(Data extracted from a collection)
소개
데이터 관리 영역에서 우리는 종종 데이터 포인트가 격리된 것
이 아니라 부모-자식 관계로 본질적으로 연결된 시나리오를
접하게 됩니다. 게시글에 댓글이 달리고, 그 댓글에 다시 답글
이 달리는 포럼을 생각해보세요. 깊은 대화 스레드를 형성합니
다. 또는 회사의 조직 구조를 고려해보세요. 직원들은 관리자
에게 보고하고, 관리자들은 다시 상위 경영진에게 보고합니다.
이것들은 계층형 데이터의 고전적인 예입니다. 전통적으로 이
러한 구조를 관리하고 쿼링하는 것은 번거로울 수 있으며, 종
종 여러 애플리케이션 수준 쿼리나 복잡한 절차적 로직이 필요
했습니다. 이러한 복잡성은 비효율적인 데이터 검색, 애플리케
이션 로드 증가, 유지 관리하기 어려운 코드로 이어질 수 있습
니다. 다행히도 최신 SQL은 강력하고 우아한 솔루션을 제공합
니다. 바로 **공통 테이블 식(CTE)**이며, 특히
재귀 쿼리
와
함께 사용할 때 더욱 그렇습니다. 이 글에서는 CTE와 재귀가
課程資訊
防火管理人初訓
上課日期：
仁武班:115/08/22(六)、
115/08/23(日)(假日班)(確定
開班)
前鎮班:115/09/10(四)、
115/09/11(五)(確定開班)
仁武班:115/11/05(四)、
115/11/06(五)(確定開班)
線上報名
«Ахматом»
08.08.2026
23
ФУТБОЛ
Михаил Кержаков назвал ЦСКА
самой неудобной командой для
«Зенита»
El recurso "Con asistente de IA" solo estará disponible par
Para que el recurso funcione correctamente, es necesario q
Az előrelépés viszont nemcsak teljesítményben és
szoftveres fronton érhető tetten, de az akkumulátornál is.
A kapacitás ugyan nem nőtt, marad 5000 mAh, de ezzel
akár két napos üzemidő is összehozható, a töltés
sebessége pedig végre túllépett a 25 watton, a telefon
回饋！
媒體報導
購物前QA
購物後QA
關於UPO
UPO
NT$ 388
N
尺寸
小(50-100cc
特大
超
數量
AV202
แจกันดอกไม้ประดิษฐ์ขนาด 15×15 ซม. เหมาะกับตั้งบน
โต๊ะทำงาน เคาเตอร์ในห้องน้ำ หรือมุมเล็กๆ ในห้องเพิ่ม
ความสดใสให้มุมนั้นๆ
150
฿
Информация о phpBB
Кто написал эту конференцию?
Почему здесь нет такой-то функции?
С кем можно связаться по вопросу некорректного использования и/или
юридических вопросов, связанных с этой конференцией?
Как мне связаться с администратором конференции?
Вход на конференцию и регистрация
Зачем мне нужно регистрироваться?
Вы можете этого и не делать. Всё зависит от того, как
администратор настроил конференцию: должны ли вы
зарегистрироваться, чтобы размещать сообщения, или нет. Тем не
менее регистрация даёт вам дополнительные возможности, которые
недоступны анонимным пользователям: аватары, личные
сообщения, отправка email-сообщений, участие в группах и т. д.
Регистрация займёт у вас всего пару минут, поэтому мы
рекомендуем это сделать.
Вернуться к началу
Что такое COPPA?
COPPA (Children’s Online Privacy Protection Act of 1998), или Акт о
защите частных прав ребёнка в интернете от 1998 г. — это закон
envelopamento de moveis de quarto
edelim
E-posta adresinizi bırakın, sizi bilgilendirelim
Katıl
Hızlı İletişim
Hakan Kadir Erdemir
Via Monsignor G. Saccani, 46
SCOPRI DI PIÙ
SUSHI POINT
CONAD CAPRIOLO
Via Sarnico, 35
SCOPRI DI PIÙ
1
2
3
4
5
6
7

*TASK PROMPT*:
Could you copy every record above exactly as it appears?

*SOLVED PROBLEM*:
소개
데이터 관리 영역에서 우리는 종종 데이터 포인트가 격리된 것
이 아니라 부모-자식 관계로 본질적으로 연결된 시나리오를
접하게 됩니다. 게시글에 댓글이 달리고, 그 댓글에 다시 답글
이 달리는 포럼을 생각해보세요. 깊은 대화 스레드를 형성합니
다. 또는 회사의 조직 구조를 고려해보세요. 직원들은 관리자
에게 보고하고, 관리자들은 다시 상위 경영진에게 보고합니다.
이것들은 계층형 데이터의 고전적인 예입니다. 전통적으로 이
러한 구조를 관리하고 쿼링하는 것은 번거로울 수 있으며, 종
종 여러 애플리케이션 수준 쿼리나 복잡한 절차적 로직이 필요
했습니다. 이러한 복잡성은 비효율적인 데이터 검색, 애플리케
이션 로드 증가, 유지 관리하기 어려운 코드로 이어질 수 있습
니다. 다행히도 최신 SQL은 강력하고 우아한 솔루션을 제공합
니다. 바로 **공통 테이블 식(CTE)**이며, 특히
재귀 쿼리
와
함께 사용할 때 더욱 그렇습니다. 이 글에서는 CTE와 재귀가
課程資訊
防火管理人初訓
上課日期：
仁武班:115/08/22(六)、
115/08/23(日)(假日班)(確定
開班)
前鎮班:115/09/10(四)、
115/09/11(五)(確定開班)
仁武班:115/11/05(四)、
115/11/06(五)(確定開班)
線上報名
«Ахматом»
08.08.2026
23
ФУТБОЛ
Михаил Кержаков назвал ЦСКА
самой неудобной командой для
«Зенита»
El recurso "Con asistente de IA" solo estará disponible par
Para que el recurso funcione correctamente, es necesario q
Az előrelépés viszont nemcsak teljesítményben és
szoftveres fronton érhető tetten, de az akkumulátornál is.
A kapacitás ugyan nem nőtt, marad 5000 mAh, de ezzel
akár két napos üzemidő is összehozható, a töltés
sebessége pedig végre túllépett a 25 watton, a telefon
回饋！
媒體報導
購物前QA
購物後QA
關於UPO
UPO
NT$ 388
N
尺寸
小(50-100cc
特大
超
數量
AV202
แจกันดอกไม้ประดิษฐ์ขนาด 15×15 ซม. เหมาะกับตั้งบน
โต๊ะทำงาน เคาเตอร์ในห้องน้ำ หรือมุมเล็กๆ ในห้องเพิ่ม
ความสดใสให้มุมนั้นๆ
150
฿
Информация о phpBB
Кто написал эту конференцию?
Почему здесь нет такой-то функции?
С кем можно связаться по вопросу некорректного использования и/или
юридических вопросов, связанных с этой конференцией?
Как мне связаться с администратором конференции?
Вход на конференцию и регистрация
Зачем мне нужно регистрироваться?
Вы можете этого и не делать. Всё зависит от того, как
администратор настроил конференцию: должны ли вы
зарегистрироваться, чтобы размещать сообщения, или нет. Тем не
менее регистрация даёт вам дополнительные возможности, которые
недоступны анонимным пользователям: аватары, личные
сообщения, отправка email-сообщений, участие в группах и т. д.
Регистрация займёт у вас всего пару минут, поэтому мы
рекомендуем это сделать.
Вернуться к началу
Что такое COPPA?
COPPA (Children’s Online Privacy Protection Act of 1998), или Акт о
защите частных прав ребёнка в интернете от 1998 г. — это закон
envelopamento de moveis de quarto
edelim
E-posta adresinizi bırakın, sizi bilgilendirelim
Katıl
Hızlı İletişim
Hakan Kadir Erdemir
Via Monsignor G. Saccani, 46
SCOPRI DI PIÙ
SUSHI POINT
CONAD CAPRIOLO
Via Sarnico, 35
SCOPRI DI PIÙ
1
2
3
4
5
6
7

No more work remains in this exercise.